GAM-71 Buck Duck

From Wikipedia, the free encyclopedia

The GAM-71 Buck Duck was a decoy missile that was developed by Convair in the late 1950s.

In the early 1950s, Convair studied the concept of a small decoy missile to be carried inside the bomb bay of a Convair B-36 bomber. This decoy was to be launched by the B-36 in enemy air space to confuse and saturate air defense systems. Convair actually built a prototype using company funds, and in August, 1954 the US Air Force awarded an official development contract for the Buck Duck decoy under project MX-2224. The vehicle was subsequently designated GAM-71, and the name was sometimes shortened to plain Duck. Glide tests of XGAM-71 prototypes launched from a modified B-29 Superfortress began in February 1955.
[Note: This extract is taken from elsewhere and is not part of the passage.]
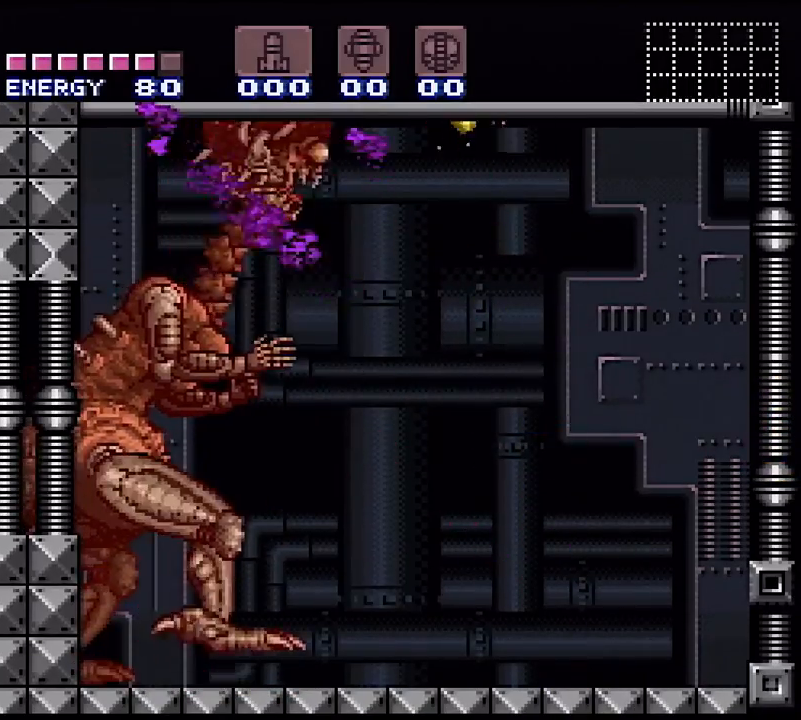
{"buttons": ["X"], "events": []}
The GAM-71 was a small missile with straight wings which could be folded for stowage in the B-36's bomb bay. Reference sources quote an XLR85 liquid-fueled rocket engine as propulsion without giving further details. However, since other contemporary decoy missiles (GAM-72/ADM-20 Quail and SM-73 Goose) used turbojet propulsion, and because one source mentions a report that the GAM-71 used in fact a small turbojet engine, it is at least possible (but in no way certain) that "LR85" is an error for "J85". The Buck Duck used radar reflectors to simulate the radar return of a B-36, and had a range of 370 km (230 miles) at a speed of Mach 0.55. Initially it was planned that one bomber in a formation carries the full load of seven GAM-71s, but using a mixed load of two decoys and a reduced bomb load on all B-36s would have been also possible.